Please rewrite the text of the listing below with every "Política" swapped for "Norma", changing nothing else and leaving out the pictures.

[Dataset entries]
━━━
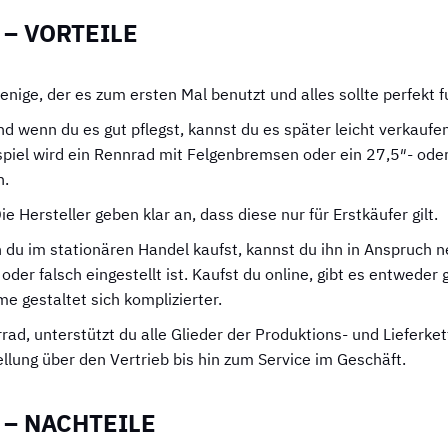
– VORTEILE
rjenige, der es zum ersten Mal benutzt und alles sollte perfekt 
und wenn du es gut pflegst, kannst du es später leicht verkaufe
piel wird ein Rennrad mit Felgenbremsen oder ein 27,5″- ode
n.
ie Hersteller geben klar an, dass diese nur für Erstkäufer gilt.
du im stationären Handel kaufst, kannst du ihn in Anspruch n
 oder falsch eingestellt ist. Kaufst du online, gibt es entwede
e gestaltet sich komplizierter.
rad, unterstützt du alle Glieder der Produktions- und Lieferke
ellung über den Vertrieb bis hin zum Service im Geschäft.
 – NACHTEILE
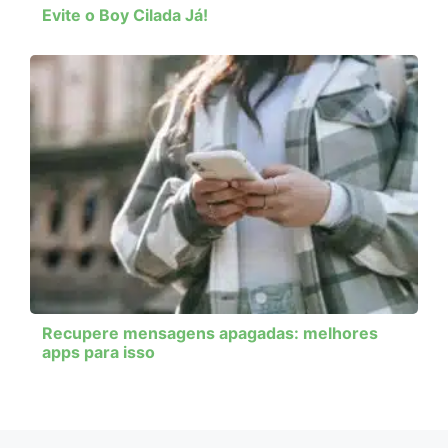
Evite o Boy Cilada Já!
Recupere mensagens apagadas: melhores
apps para isso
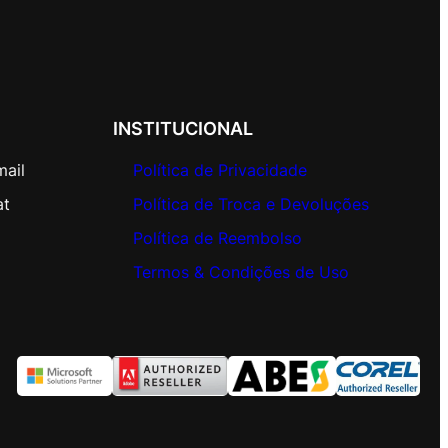
INSTITUCIONAL
mail
Política de Privacidade
at
Política de Troca e Devoluções
Política de Reembolso
Termos & Condições de Uso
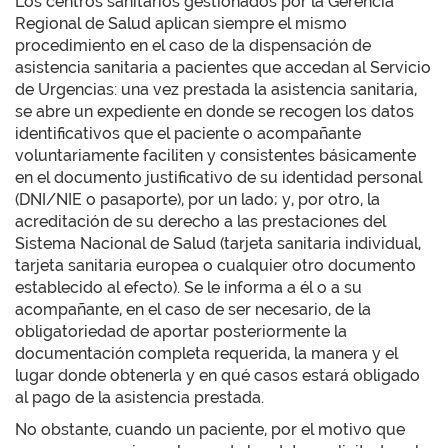
Los centros sanitarios gestionados por la Gerencia
Regional de Salud aplican siempre el mismo
procedimiento en el caso de la dispensación de
asistencia sanitaria a pacientes que accedan al Servicio
de Urgencias: una vez prestada la asistencia sanitaria,
se abre un expediente en donde se recogen los datos
identificativos que el paciente o acompañante
voluntariamente faciliten y consistentes básicamente
en el documento justificativo de su identidad personal
(DNI/NIE o pasaporte), por un lado; y, por otro, la
acreditación de su derecho a las prestaciones del
Sistema Nacional de Salud (tarjeta sanitaria individual,
tarjeta sanitaria europea o cualquier otro documento
establecido al efecto). Se le informa a él o a su
acompañante, en el caso de ser necesario, de la
obligatoriedad de aportar posteriormente la
documentación completa requerida, la manera y el
lugar donde obtenerla y en qué casos estará obligado
al pago de la asistencia prestada.
No obstante, cuando un paciente, por el motivo que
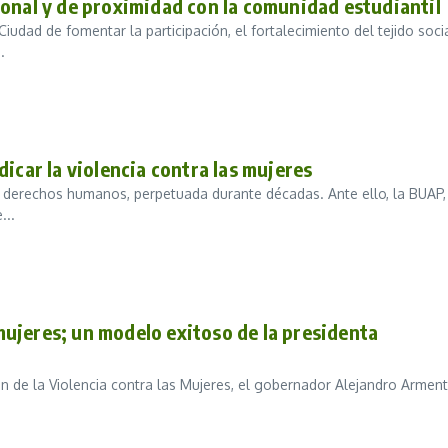
onal y de proximidad con la comunidad estudiantil
iudad de fomentar la participación, el fortalecimiento del tejido soci
.
icar la violencia contra las mujeres
os derechos humanos, perpetuada durante décadas. Ante ello, la BUAP,
...
ujeres; un modelo exitoso de la presidenta
ión de la Violencia contra las Mujeres, el gobernador Alejandro Armen
.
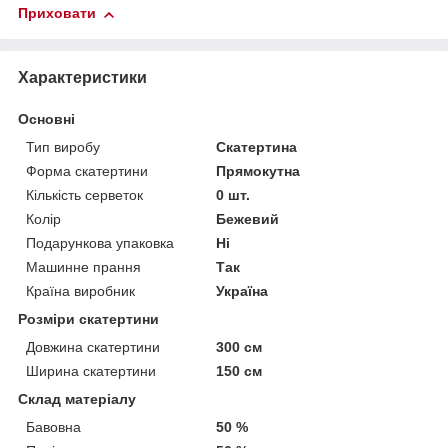
Приховати
Характеристики
Основні
Тип виробу
Скатертина
Форма скатертини
Прямокутна
Кількість серветок
0 шт.
Колір
Бежевий
Подарункова упаковка
Ні
Машинне прання
Так
Країна виробник
Україна
Розміри скатертини
Довжина скатертини
300 см
Ширина скатертини
150 см
Склад матеріалу
Бавовна
50 %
━━━
- Answer to this exercise:
– VORTEILE
rjenige, der es zum ersten Mal benutzt und alles sollte perfekt 
und wenn du es gut pflegst, kannst du es später leicht verkaufe
piel wird ein Rennrad mit Felgenbremsen oder ein 27,5″- ode
n.
ie Hersteller geben klar an, dass diese nur für Erstkäufer gilt.
du im stationären Handel kaufst, kannst du ihn in Anspruch n
 oder falsch eingestellt ist. Kaufst du online, gibt es entwede
e gestaltet sich komplizierter.
rad, unterstützt du alle Glieder der Produktions- und Lieferke
ellung über den Vertrieb bis hin zum Service im Geschäft.
 – NACHTEILE
Evite o Boy Cilada Já!
Recupere mensagens apagadas: melhores
apps para isso
INSTITUCIONAL
mail
Norma de Privacidade
at
Norma de Troca e Devoluções
Norma de Reembolso
Termos & Condições de Uso
Los centros sanitarios gestionados por la Gerencia
Regional de Salud aplican siempre el mismo
procedimiento en el caso de la dispensación de
asistencia sanitaria a pacientes que accedan al Servicio
de Urgencias: una vez prestada la asistencia sanitaria,
se abre un expediente en donde se recogen los datos
identificativos que el paciente o acompañante
voluntariamente faciliten y consistentes básicamente
en el documento justificativo de su identidad personal
(DNI/NIE o pasaporte), por un lado; y, por otro, la
acreditación de su derecho a las prestaciones del
Sistema Nacional de Salud (tarjeta sanitaria individual,
tarjeta sanitaria europea o cualquier otro documento
establecido al efecto). Se le informa a él o a su
acompañante, en el caso de ser necesario, de la
obligatoriedad de aportar posteriormente la
documentación completa requerida, la manera y el
lugar donde obtenerla y en qué casos estará obligado
al pago de la asistencia prestada.
No obstante, cuando un paciente, por el motivo que
onal y de proximidad con la comunidad estudiantil
iudad de fomentar la participación, el fortalecimiento del tejido soci
.
icar la violencia contra las mujeres
os derechos humanos, perpetuada durante décadas. Ante ello, la BUAP,
...
ujeres; un modelo exitoso de la presidenta
ión de la Violencia contra las Mujeres, el gobernador Alejandro Armen
.
Приховати
Характеристики
Основні
Тип виробу
Скатертина
Форма скатертини
Прямокутна
Кількість серветок
0 шт.
Колір
Бежевий
Подарункова упаковка
Ні
Машинне прання
Так
Країна виробник
Україна
Розміри скатертини
Довжина скатертини
300 см
Ширина скатертини
150 см
Склад матеріалу
Бавовна
50 %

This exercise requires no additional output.